Slowly the long June day faded. Thunder rumbled and a few drops of rain fell. At last a long row of unlit coaches rolled slowly over the tracks in front of us. They banged to a stop, rolled forward a little farther, then stopped again. After a while they began backing. For an hour or more the train switched back and forth.
By the time the order came to board, it was pitch dark. The ranks of prisoners surged forward. Behind us the guards shouted and cursed: obviously they were nervous at transporting so many prisoners at one time. I wriggled and shoved to the left. Elbows and shoulders were in my way but I squirmed past. At the very steps of the train, I reached out and seized Betsie’s hand.
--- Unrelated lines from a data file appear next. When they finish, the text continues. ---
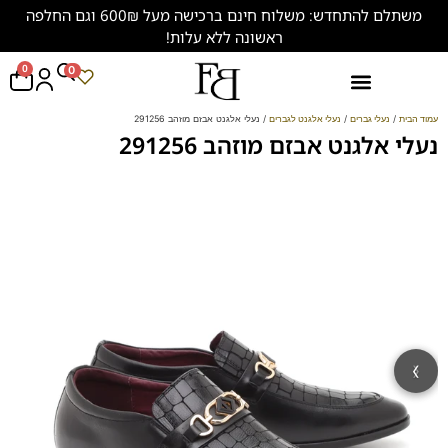
משתלם להתחדש: משלוח חינם ברכישה מעל 600₪ וגם החלפה
ראשונה ללא עלות!
0
0
נעליים במידות גדולות (47-50)
עמוד הבית
/
נעלי גברים
/
נעלי אלגנט לגברים
/ נעלי אלגנט אבזם מוזהב 291256
נעלי אלגנט אבזם מוזהב 291256
‹
›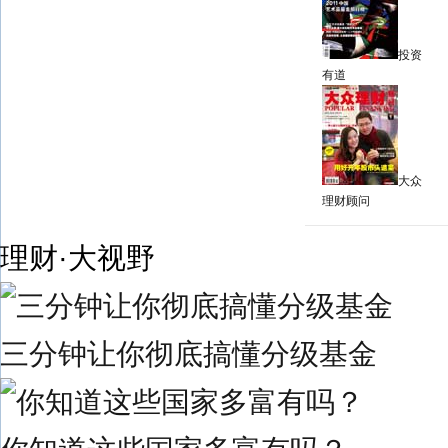
投资
有道
大众
理财顾问
理财·大视野
三分钟让你彻底搞懂分级基金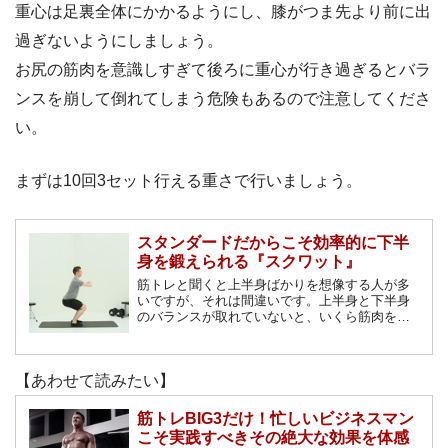
重心は足裏全体にかかるようにし、膝がつま先より前に出
過ぎないようにしましょう。
お尻の筋肉を意識しすぎて後ろに重心が行き過ぎるとバラ
ンスを崩して倒れてしまう危険もあるので注意してくださ
い。
まずは10回3セット行える重さで行いましょう。
スタンダードだからこそ効率的に下半
身を鍛えられる『スクワット』
筋トレと聞くと上半身ばかりを想像する人が多
いですが、それは間違いです。上半身と下半身
のバランスが取れていないと、いくら筋肉を大
きくしてもモテる体は手に入りません。そこで
今回は、下半身を重点的に鍛えるのに効果的な
『スクワット』について詳しく解説していきま
【あわせて読みたい】
す。
筋トレBIG3だけ！忙しいビジネスマン
こそ実践すべきその絶大な効果を体感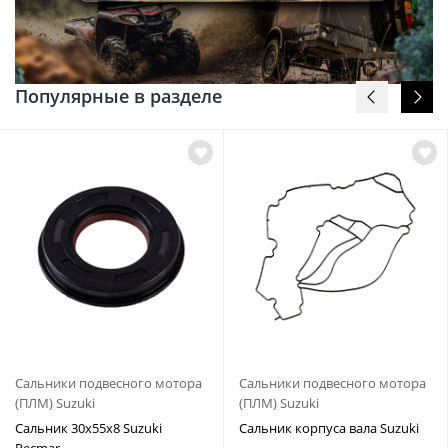
Популярные в разделе
Сальники подвесного мотора
Сальники подвесного мотора
(ПЛМ) Suzuki
(ПЛМ) Suzuki
Сальник 30х55х8 Suzuki
Сальник корпуса вала Suzuki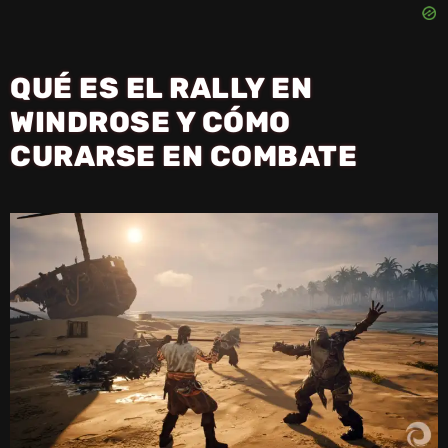
QUÉ ES EL RALLY EN
WINDROSE Y CÓMO
CURARSE EN COMBATE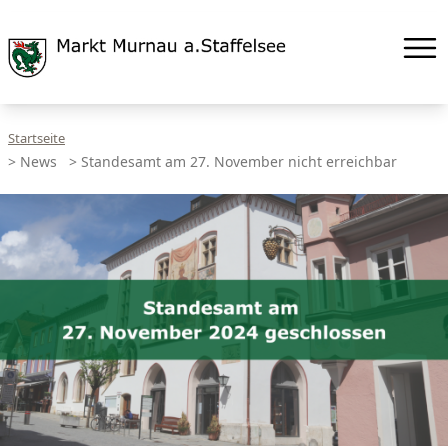
Startseite
>
News
>
Standesamt am 27. November nicht erreichbar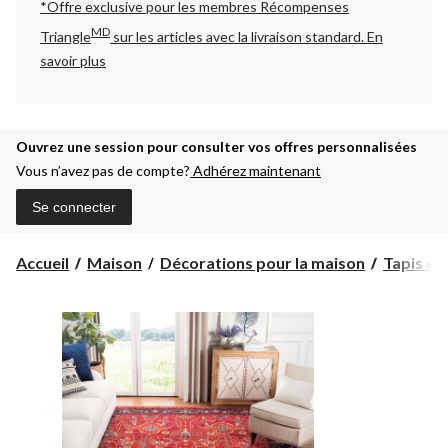
*Offre exclusive pour les membres Récompenses
MD
Triangle
sur les articles avec la livraison standard.
En
savoir plus
Ouvrez une session pour consulter vos offres personnalisées
Vous n’avez pas de compte?
Adhérez maintenant
Se connecter
Accueil
Maison
Décorations pour la maison
Tapis et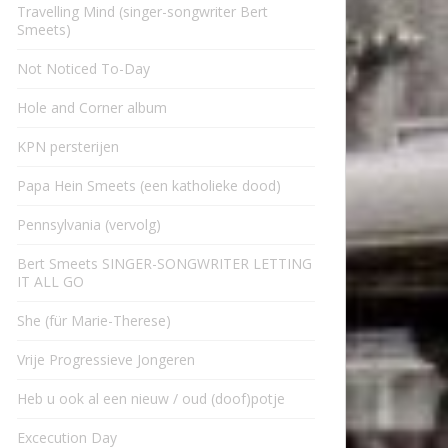
Travelling Mind (singer-songwriter Bert
Smeets)
Not Noticed To-Day
Hole and Corner album
KPN persterijen
Papa Hein Smeets (een katholieke dood)
Pennsylvania (vervolg)
Bert Smeets SINGER-SONGWRITER LETTING
IT ALL GO
She (für Marie-Therese)
Vrije Progressieve Jongeren
Heb u ook al een nieuw / oud (doof)potje
Excecution Day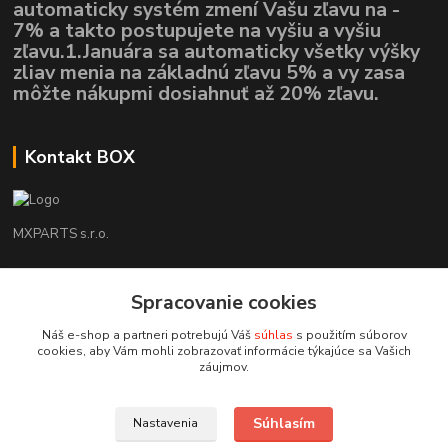
automaticky systém zmení Vašu zľavu na -
7% a takto postupujete na vyšiu a vyšiu
zľavu.1.Januára sa automaticky všetky výšky
zliav menia na základnú zľavu 5% a vy zasa
môžte nákupmi dosiahnuť až 20% zľavu.
Kontakt BOX
MXPARTS s.r.o.
Lukáš Mráz
+421948260186
Spracovanie cookies
Tel. číslo je určené iba pre SMS !!!
Náš e-shop a partneri potrebujú Váš
súhlas
s použitím súborov
cookies, aby Vám mohli zobrazovať informácie týkajúce sa Vašich
motokrossk@gmail.com
záujmov.
Súhlasím
Nastavenia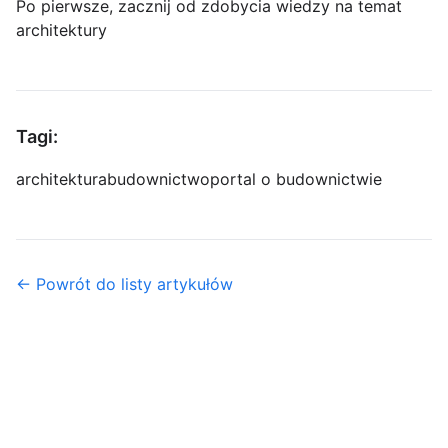
Po pierwsze, zacznij od zdobycia wiedzy na temat
architektury
Tagi:
architektura
budownictwo
portal o budownictwie
← Powrót do listy artykułów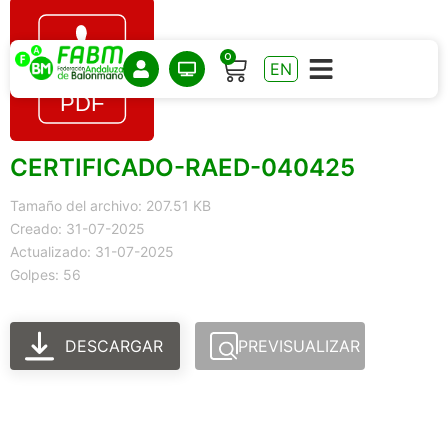
0
EN
CERTIFICADO-RAED-040425
Tamaño del archivo: 207.51 KB
Creado: 31-07-2025
Actualizado: 31-07-2025
Golpes: 56
DESCARGAR
PREVISUALIZAR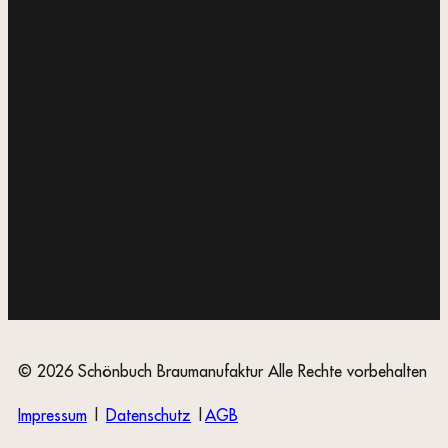
© 2026 Schönbuch Braumanufaktur Alle Rechte vorbehalten
Impressum
|
Datenschutz
|
AGB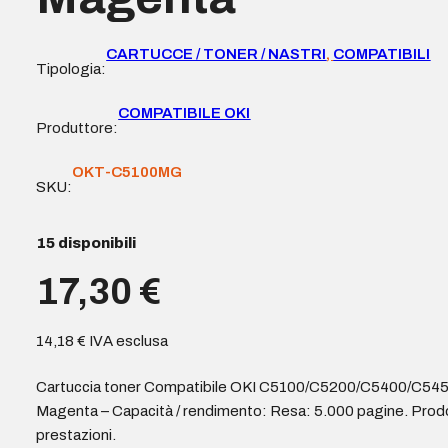
CARTUCCE / TONER / NASTRI
,
COMPATIBILI
Tipologia:
COMPATIBILE OKI
Produttore:
OKT-C5100MG
SKU:
15 disponibili
17,30
€
14,18
€
IVA esclusa
Cartuccia toner Compatibile OKI C5100/C5200/C5400/C5
Magenta – Capacità / rendimento: Resa: 5.000 pagine. Prodo
prestazioni.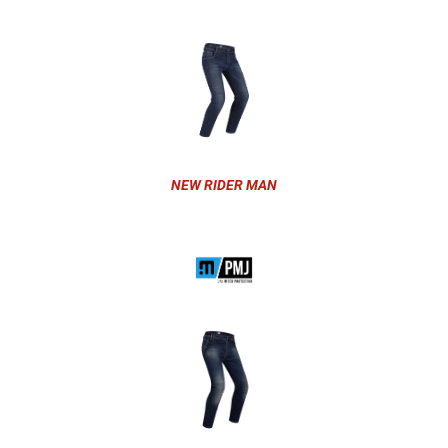
NEW RIDER MAN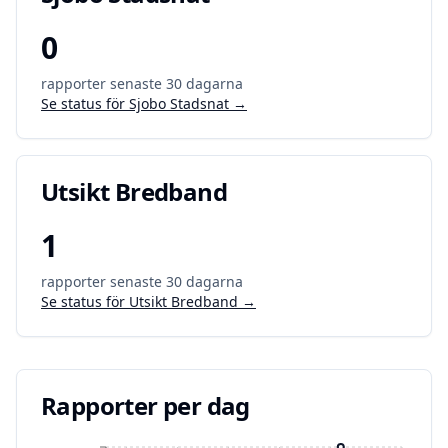
0
rapporter senaste 30 dagarna
Se status för
Sjobo Stadsnat
→
Utsikt Bredband
1
rapporter senaste 30 dagarna
Se status för
Utsikt Bredband
→
Rapporter per dag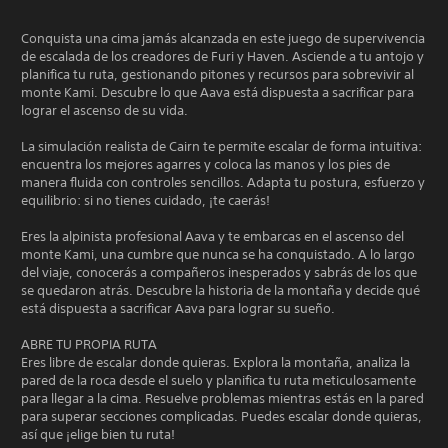
Conquista una cima jamás alcanzada en este juego de supervivencia
de escalada de los creadores de Furi y Haven. Asciende a tu antojo y
planifica tu ruta, gestionando pitones y recursos para sobrevivir al
monte Kami. Descubre lo que Aava está dispuesta a sacrificar para
lograr el ascenso de su vida.
La simulación realista de Cairn te permite escalar de forma intuitiva:
encuentra los mejores agarres y coloca las manos y los pies de
manera fluida con controles sencillos. Adapta tu postura, esfuerzo y
equilibrio: si no tienes cuidado, ¡te caerás!
Eres la alpinista profesional Aava y te embarcas en el ascenso del
monte Kami, una cumbre que nunca se ha conquistado. A lo largo
del viaje, conocerás a compañeros inesperados y sabrás de los que
se quedaron atrás. Descubre la historia de la montaña y decide qué
está dispuesta a sacrificar Aava para lograr su sueño.
ABRE TU PROPIA RUTA
Eres libre de escalar donde quieras. Explora la montaña, analiza la
pared de la roca desde el suelo y planifica tu ruta meticulosamente
para llegar a la cima. Resuelve problemas mientras estás en la pared
para superar secciones complicadas. Puedes escalar donde quieras,
así que ¡elige bien tu ruta!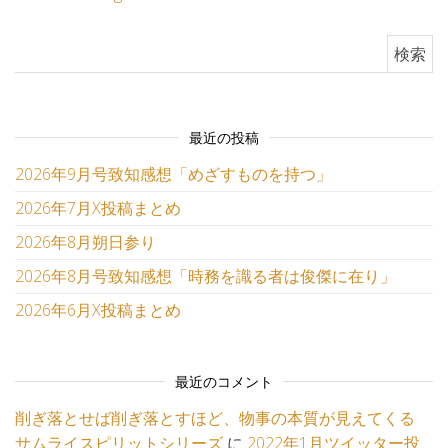
検索:
最近の投稿
2026年9月号致知感想「めざすものを持つ」
2026年7月X投稿まとめ
2026年8月朔日参り
2026年8月号致知感想「時務を識る者は俊傑に在り」
2026年6月X投稿まとめ
最近のコメント
削ぎ落とせば削ぎ落とすほど、物事の本質が見えてくる
サムライスピリットシリーズ
に
2022年1月ツイッター投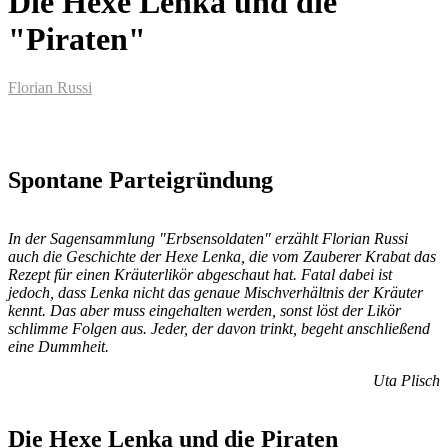
Die Hexe Lenka und die
"Piraten"
Florian Russi
Spontane Parteigründung
In der Sagensammlung "Erbsensoldaten" erzählt Florian Russi
auch die Geschichte der Hexe Lenka, die vom Zauberer Krabat das
Rezept für einen Kräuterlikör abgeschaut hat. Fatal dabei ist
jedoch, dass Lenka nicht das genaue Mischverhältnis der Kräuter
kennt. Das aber muss eingehalten werden, sonst löst der Likör
schlimme Folgen aus. Jeder, der davon trinkt, begeht anschließend
eine Dummheit.
Uta Plisch
Die Hexe Lenka und die Piraten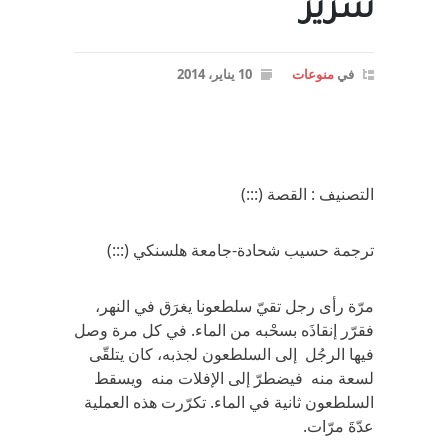
شرير
في
منوعات
10 يناير، 2014
التصنيف : القصة (:::)
ترجمة حسيب شحادة-جامعة هلسنكي (:::)
مرّة رأى رجل تقيّ سلطعونا يغرَق في النهر،
فقرّر إنقاذَه بسحْبه من الماء. في كل مرة وصل
فيها الرجُل إلى السلطعون لجذبه، كان يتلقّى
لسعة منه فيضطرّ إلى الإفلات منه ويسقط
السلطعون ثانية في الماء. تكرّرت هذه العملية
عدّةَ مرّات.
Together we climbed onto the train, together found seats in a crowded compartment, together wept tears of gratitude. The four months in Scheveningen had been our first separation in fifty-three years; it seemed to me that I could bear whatever happened with Betsie beside me.
More hours passed as the loaded train sat on the siding. For us they flew, there was so much to share. Betsie told me about each of her cellmates—and I told her about mine and the little hole into which they scrambled at any emergency. As always, Betsie had given to others everything she had. The Bible that Nollie had smuggled to her she had torn up and passed around, book by book.